- Aufgabenstellung
a - Listen Sie sämtliche Prozentangaben aus dem Artikel über Encavis auf.
b - Erläutern Sie anhand des Artikels über Encavis, weshalb Dierk Paskert und sein Managementteam in der ersten Märzhälfte keine Encavis-Aktien kaufen durften.

- Textauszug
<<<<

Hamburg. Der Spezialist für grüne Energie hat nicht nur die Zahl seiner Mitarbeiter kräftig gesteigert, sondern auch den Aktienkurs.

Nicht viele Hamburger Aktien dürften dies übertreffen: Seit Jahresbeginn hat der Kurs des Solar- und Windparkinvestors Encavis mit Sitz an der Großen Elbstraße um gut 54 Prozent zugelegt – trotz der Corona-Krise. Zwar stürzte auch die Notierung dieses SDAX-Werts zwischen Mitte Februar und Mitte März um 40 Prozent ab, doch die Erholung fiel umso kräftiger aus.

Dabei hatte der kurzzeitige Einbruch wenig mit dem Unternehmen und seinen speziellen Perspektiven zu tun, vermutet Finanzvorstand Christoph Husmann: „Es gab einen kurzen Moment des Systemzweifels – selbst Gold, sonst der klassische ,sichere Hafen‘ der Anleger, musste ja zeitweise einen deutlichen Preisrückgang hinnehmen.“ Schon sehr bald jedoch hätten sich die Investoren gefragt, welche Firmen von der Krise wenig betroffen sein würden – „und da kam man auf Encavis.“

85 Windparks gehören zum Portfolio von Encavis

Vorstandschef Dierk Paskert bedauert, dass er und sein Managementteam selbst nicht stärker von der Kursschwäche in der ersten Märzhälfte profitieren konnten: „Wir hätten in diesen Tagen liebend gerne Encavis-Aktien für uns gekauft, aber das durften wir als Insider nicht, weil die Veröffentlichung von Unternehmenszahlen näher rückte.“ Das US-Fondshaus BlackRock, der größte Vermögensverwalter der Welt, wurde nicht durch solche Regularien gehemmt und baute im ersten Halbjahr die Beteiligung an den Hamburgern von 3,51 auf 4,07 Prozent aus.

>>>>

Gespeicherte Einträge

<<<<

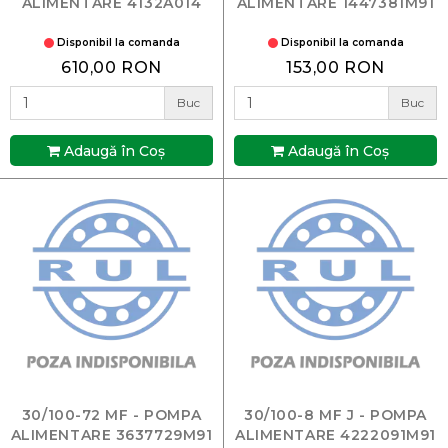
ALIMENTARE 4132A014
ALIMENTARE 1447381M91
Disponibil la comanda
Disponibil la comanda
610,00 RON
153,00 RON
Buc
Buc
Adaugă în Coş
Adaugă în Coş
30/100-72 MF - POMPA
30/100-8 MF J - POMPA
ALIMENTARE 3637729M91
ALIMENTARE 4222091M91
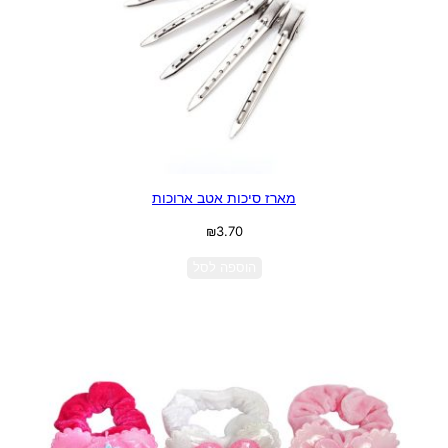
מארז סיכות אטב ארוכות
₪
3.70
הוספה לסל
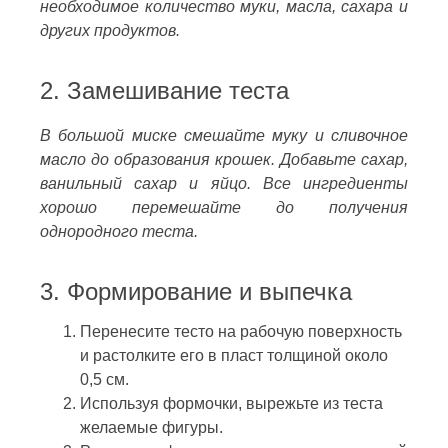
необходимое количество муки, масла, сахара и
других продуктов.
2. Замешивание теста
В большой миске смешайте муку и сливочное
масло до образования крошек. Добавьте сахар,
ванильный сахар и яйцо. Все ингредиенты
хорошо перемешайте до получения
однородного теста.
3. Формирование и выпечка
Перенесите тесто на рабочую поверхность
и растолките его в пласт толщиной около
0,5 см.
Используя формочки, вырежьте из теста
желаемые фигуры.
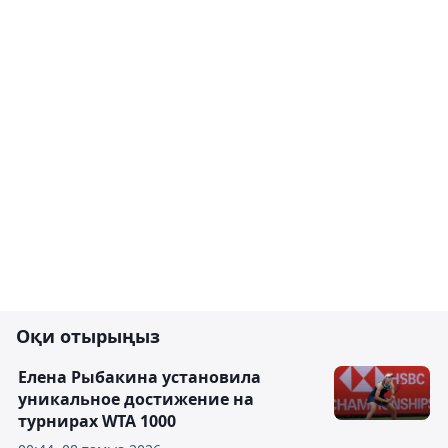
Оқи отырыңыз
Елена Рыбакина установила
уникальное достижение на
турнирах WTA 1000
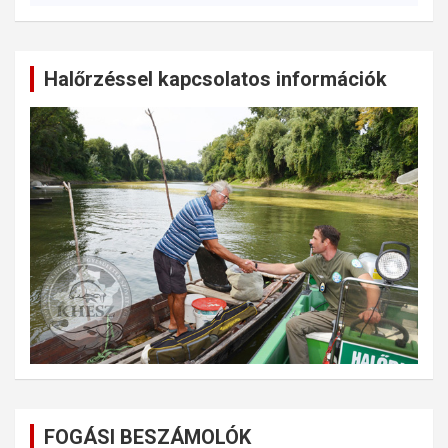
Halőrzéssel kapcsolatos információk
FOGÁSI BESZÁMOLÓK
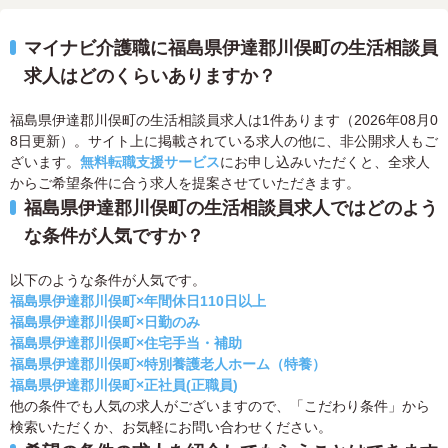
マイナビ介護職に福島県伊達郡川俣町の生活相談員
求人はどのくらいありますか？
福島県伊達郡川俣町の生活相談員求人は1件あります（2026年08月0
8日更新）。サイト上に掲載されている求人の他に、非公開求人もご
ざいます。
無料転職支援サービス
にお申し込みいただくと、全求人
からご希望条件に合う求人を提案させていただきます。
福島県伊達郡川俣町の生活相談員求人ではどのよう
な条件が人気ですか？
以下のような条件が人気です。
福島県伊達郡川俣町×年間休日110日以上
福島県伊達郡川俣町×日勤のみ
福島県伊達郡川俣町×住宅手当・補助
福島県伊達郡川俣町×特別養護老人ホーム（特養）
福島県伊達郡川俣町×正社員(正職員)
他の条件でも人気の求人がございますので、「こだわり条件」から
検索いただくか、お気軽にお問い合わせください。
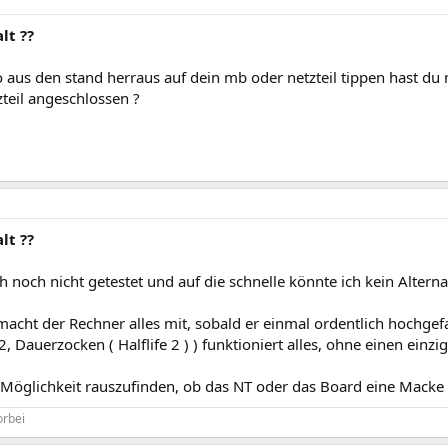
lt ??
 aus den stand herraus auf dein mb oder netzteil tippen hast du 
teil angeschlossen ?
lt ??
 noch nicht getestet und auf die schnelle könnte ich kein Alterna
macht der Rechner alles mit, sobald er einmal ordentlich hochgef
Dauerzocken ( Halflife 2 ) ) funktioniert alles, ohne einen einzi
 Möglichkeit rauszufinden, ob das NT oder das Board eine Macke 
orbei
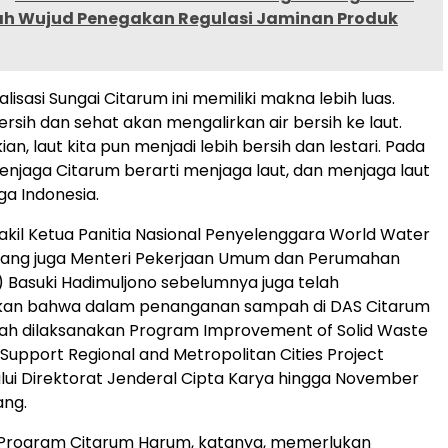
ah Wujud Penegakan Regulasi Jaminan Produk
lisasi Sungai Citarum ini memiliki makna lebih luas.
rsih dan sehat akan mengalirkan air bersih ke laut.
n, laut kita pun menjadi lebih bersih dan lestari. Pada
enjaga Citarum berarti menjaga laut, dan menjaga laut
ga Indonesia.
il Ketua Panitia Nasional Penyelenggara World Water
yang juga Menteri Pekerjaan Umum dan Perumahan
 Basuki Hadimuljono sebelumnya juga telah
an bahwa dalam penanganan sampah di DAS Citarum
lah dilaksanakan Program Improvement of Solid Waste
pport Regional and Metropolitan Cities Project
ui Direktorat Jenderal Cipta Karya hingga November
ng.
 Program Citarum Harum, katanya, memerlukan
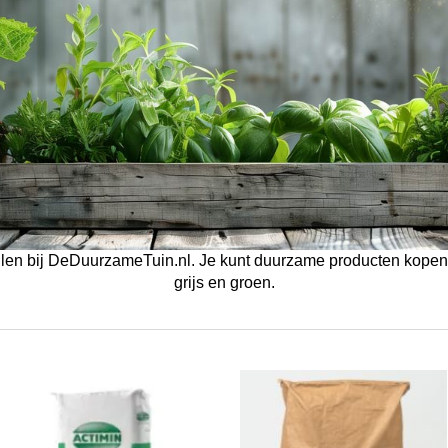
llen bij DeDuurzameTuin.nl. Je kunt duurzame producten kopen i
grijs en groen.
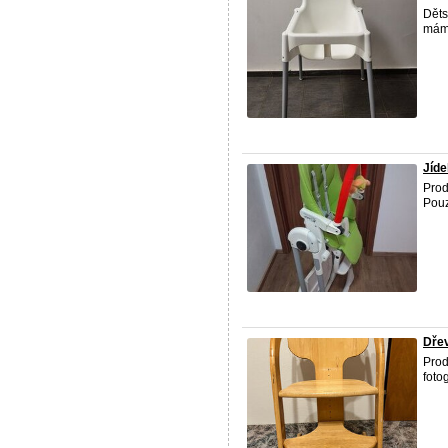
Děts
mám 
Jíde
Prod
Pouz
Dřev
Prod
foto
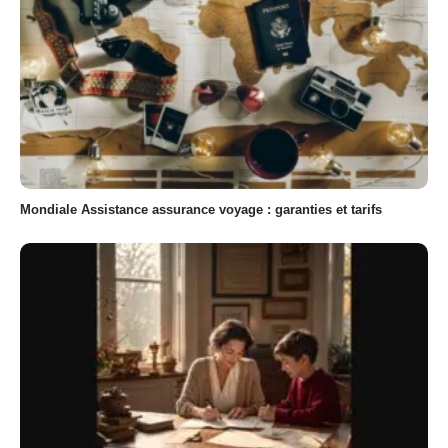
Mondiale Assistance assurance voyage : garanties et tarifs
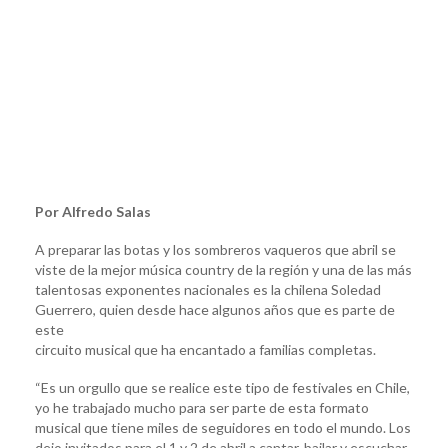
Por Alfredo Salas
A preparar las botas y los sombreros vaqueros que abril se
viste de la mejor música country de la región y una de las más
talentosas exponentes nacionales es la chilena Soledad
Guerrero, quien desde hace algunos años que es parte de
este
circuito musical que ha encantado a familias completas.
“Es un orgullo que se realice este tipo de festivales en Chile,
yo he trabajado mucho para ser parte de esta formato
musical que tiene miles de seguidores en todo el mundo. Los
dejo invitados para el 1 y 2 de abril a cantar, bailar y escuchar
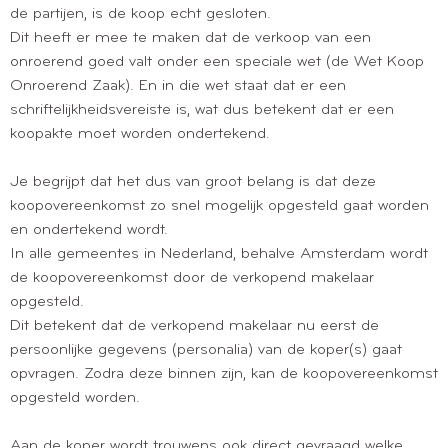
de partijen, is de koop echt gesloten.
Dit heeft er mee te maken dat de verkoop van een
onroerend goed valt onder een speciale wet (de Wet Koop
Onroerend Zaak). En in die wet staat dat er een
schriftelijkheidsvereiste is, wat dus betekent dat er een
koopakte moet worden ondertekend.
Je begrijpt dat het dus van groot belang is dat deze
koopovereenkomst zo snel mogelijk opgesteld gaat worden
en ondertekend wordt.
In alle gemeentes in Nederland, behalve Amsterdam wordt
de koopovereenkomst door de verkopend makelaar
opgesteld.
Dit betekent dat de verkopend makelaar nu eerst de
persoonlijke gegevens (personalia) van de koper(s) gaat
opvragen. Zodra deze binnen zijn, kan de koopovereenkomst
opgesteld worden.
Aan de koper wordt trouwens ook direct gevraagd welke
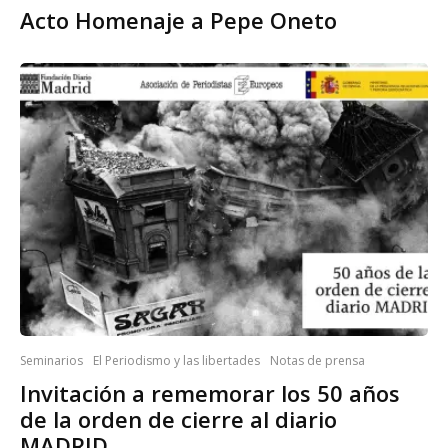
Acto Homenaje a Pepe Oneto
Seminarios
El Periodismo y las libertades
Notas de prensa
Invitación a rememorar los 50 años
de la orden de cierre al diario
MADRID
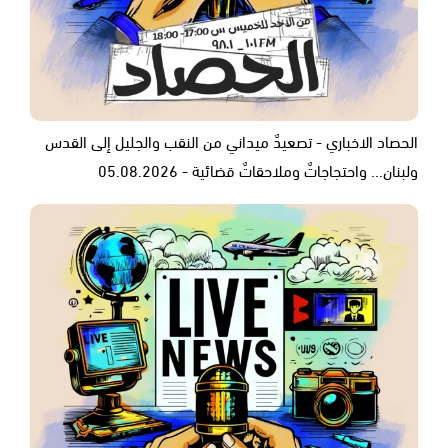
الحصاد الاخباري - تصعيدٌ ميداني من النقب والجليل إلى القدس
ولبنان... واحتجاجاتٌ وملاحقاتٌ قضائية - 05.08.2026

>>>>

- Lösungen
a -
- 54 Prozent (Kurszuwachs seit Jahresbeginn, „gut 54 Prozent“)
- 40 Prozent (Kurssturz zwischen Mitte Februar und Mitte März)
- 3,51 Prozent (ursprüngliche Beteiligung von BlackRock)
- 4,07 Prozent (Beteiligung von BlackRock nach dem Ausbau im ersten Halbjahr)

b - Als Insider war ihnen der Kauf untersagt, weil die Veröffentlichung von Unternehmenszahlen näher rückte.